Selected extract
— Begin —
But then, as Scotland’s foremost historian Sir Tom Devine has lamented, Scotland’s record in preserving sacred battle sites is a ‘wretched’ one.

At Bothwell Bridge in Lanarkshire, only one portion of the 1679 battlefield remains undeveloped and it was the subject of housing development applications in 2005 and 2013.

PLANS to widen and reroute the A9 will further erode what remains of the battlefield of Killiecrankie which, in 1689, was the scene of the first major skirmish of the Jacobite uprising.

The A1 bisects the battlefield of Dunbar, where Cromwell defeated royalist forces in 1650, and parts of the area near Musselburgh where the Battle of Pinkie was fought in 1547 have been given over to housing development.

Culloden was left as one of the very few remaining battle sites in Britain where, according to Dr Duffy, the landscape looked much as it did on the day when 1,500 of Bonnie Prince Charlie’s soldiers were hacked to death and the Jacobite rising routed.

Hence the eerie silence, the sense of awe, as visitors alight on one of the most pivotal patches of land in Scottish history.

What many fail to grasp, however, is there is historical knowledge yet to be gleaned from Culloden.

At his home in London, 84-year-old Dr Duffy has spent much of the past weeks drawing detailed maps of the battleground and tracing the paths of the Jacobite retreat.

Fresh discoveries about the battle are still being made, he says, and science and technology are combining to make further ones possible.

Are we really to brick over this precious portal to understanding?

Dr Duffy said: ‘From the very beginning Scots realised this was an event with major implications for their nation and culture, and the amount of literature available from eyewitnesses, people who kept records, memoirs and students of history ever since cannot be equalled by any other battle in the world in the 18th century. The very exciting thing is we’re finding out not just new evidence –old archival material is still coming to light – but new ways of looking at history are finding Culloden extraordinary important.’

Already, lidar scans – computer enhanced aerial scans which penetrate through vegetation to the ground below – have led to the discovery of clan graves at Culloden.

The ground is still giving up more and more evidence of kinds that we never suspected,’ says Dr Duffy, adding: ‘When it’s built over, it’s destroyed forever.’

In archaeology, he says, it is best practice to leave a patch of ground intact so that future diggers with more advanced methods will have undisturbed soil to work on.
— End —
Dataset entries
— Begin —
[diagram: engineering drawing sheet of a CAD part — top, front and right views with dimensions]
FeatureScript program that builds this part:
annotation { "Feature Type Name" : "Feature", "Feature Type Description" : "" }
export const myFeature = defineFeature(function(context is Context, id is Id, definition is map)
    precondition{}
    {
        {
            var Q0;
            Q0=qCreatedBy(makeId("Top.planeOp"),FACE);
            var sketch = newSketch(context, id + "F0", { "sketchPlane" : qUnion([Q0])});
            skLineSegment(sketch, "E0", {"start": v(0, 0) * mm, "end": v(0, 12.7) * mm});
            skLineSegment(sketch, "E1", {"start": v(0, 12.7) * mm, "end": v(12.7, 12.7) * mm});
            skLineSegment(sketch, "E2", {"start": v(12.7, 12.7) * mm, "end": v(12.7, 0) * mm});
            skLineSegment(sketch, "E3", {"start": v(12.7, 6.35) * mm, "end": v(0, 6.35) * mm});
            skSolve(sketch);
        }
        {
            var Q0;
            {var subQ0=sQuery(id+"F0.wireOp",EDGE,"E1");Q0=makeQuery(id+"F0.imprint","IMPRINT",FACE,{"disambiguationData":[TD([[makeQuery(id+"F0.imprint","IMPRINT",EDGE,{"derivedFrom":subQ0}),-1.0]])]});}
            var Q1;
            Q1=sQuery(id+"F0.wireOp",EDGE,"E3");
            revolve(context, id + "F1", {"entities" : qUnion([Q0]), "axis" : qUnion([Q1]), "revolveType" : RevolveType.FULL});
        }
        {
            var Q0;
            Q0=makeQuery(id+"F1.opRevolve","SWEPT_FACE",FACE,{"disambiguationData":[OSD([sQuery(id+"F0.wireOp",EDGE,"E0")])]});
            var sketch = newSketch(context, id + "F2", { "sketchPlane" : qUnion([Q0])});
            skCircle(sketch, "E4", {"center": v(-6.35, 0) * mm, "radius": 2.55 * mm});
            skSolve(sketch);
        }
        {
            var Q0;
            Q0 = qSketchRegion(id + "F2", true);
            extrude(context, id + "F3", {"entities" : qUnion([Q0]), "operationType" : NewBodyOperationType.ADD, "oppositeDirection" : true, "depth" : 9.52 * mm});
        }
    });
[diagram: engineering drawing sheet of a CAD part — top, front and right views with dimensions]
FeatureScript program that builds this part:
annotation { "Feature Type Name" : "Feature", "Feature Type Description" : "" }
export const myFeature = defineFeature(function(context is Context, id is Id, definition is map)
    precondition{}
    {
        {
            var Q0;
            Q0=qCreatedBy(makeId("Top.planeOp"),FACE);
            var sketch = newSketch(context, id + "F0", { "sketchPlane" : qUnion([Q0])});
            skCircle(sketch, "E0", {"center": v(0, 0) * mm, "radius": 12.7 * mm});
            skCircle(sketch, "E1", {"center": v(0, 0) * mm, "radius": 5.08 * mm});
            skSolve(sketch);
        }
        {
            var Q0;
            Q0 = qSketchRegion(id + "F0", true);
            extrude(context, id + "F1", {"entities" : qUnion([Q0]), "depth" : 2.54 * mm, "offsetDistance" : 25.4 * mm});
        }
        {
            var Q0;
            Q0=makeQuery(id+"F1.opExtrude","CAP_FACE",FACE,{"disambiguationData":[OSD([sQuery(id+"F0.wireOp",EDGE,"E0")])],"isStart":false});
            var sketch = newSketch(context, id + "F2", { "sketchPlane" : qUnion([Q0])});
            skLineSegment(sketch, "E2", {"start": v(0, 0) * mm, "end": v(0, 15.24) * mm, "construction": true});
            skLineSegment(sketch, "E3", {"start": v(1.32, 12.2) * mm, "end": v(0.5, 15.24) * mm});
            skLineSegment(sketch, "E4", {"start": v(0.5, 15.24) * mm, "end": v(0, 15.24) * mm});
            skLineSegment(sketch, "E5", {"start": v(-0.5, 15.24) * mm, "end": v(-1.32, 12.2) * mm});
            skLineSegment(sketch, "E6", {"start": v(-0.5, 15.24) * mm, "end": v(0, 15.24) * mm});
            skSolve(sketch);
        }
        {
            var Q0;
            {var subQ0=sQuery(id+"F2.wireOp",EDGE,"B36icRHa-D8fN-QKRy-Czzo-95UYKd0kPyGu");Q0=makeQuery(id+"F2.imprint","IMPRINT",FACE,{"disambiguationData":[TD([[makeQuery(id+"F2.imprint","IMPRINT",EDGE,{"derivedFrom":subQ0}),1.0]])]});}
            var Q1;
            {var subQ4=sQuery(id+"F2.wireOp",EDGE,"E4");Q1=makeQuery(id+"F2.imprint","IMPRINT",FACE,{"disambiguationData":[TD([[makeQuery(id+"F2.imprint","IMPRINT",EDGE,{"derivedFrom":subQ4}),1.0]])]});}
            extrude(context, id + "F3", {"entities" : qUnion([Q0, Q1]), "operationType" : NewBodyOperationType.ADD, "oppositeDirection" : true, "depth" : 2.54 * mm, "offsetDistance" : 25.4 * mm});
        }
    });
— End —
Exercise goal
Please answer these from the text on Scottish battlefields:
(a) In what year was the Battle of Pinkie fought?
(b) How old is Dr Duffy?
(c) What have lidar scans led to the discovery of at Culloden?

Result
(a) 1547
(b) 84
(c) Clan graves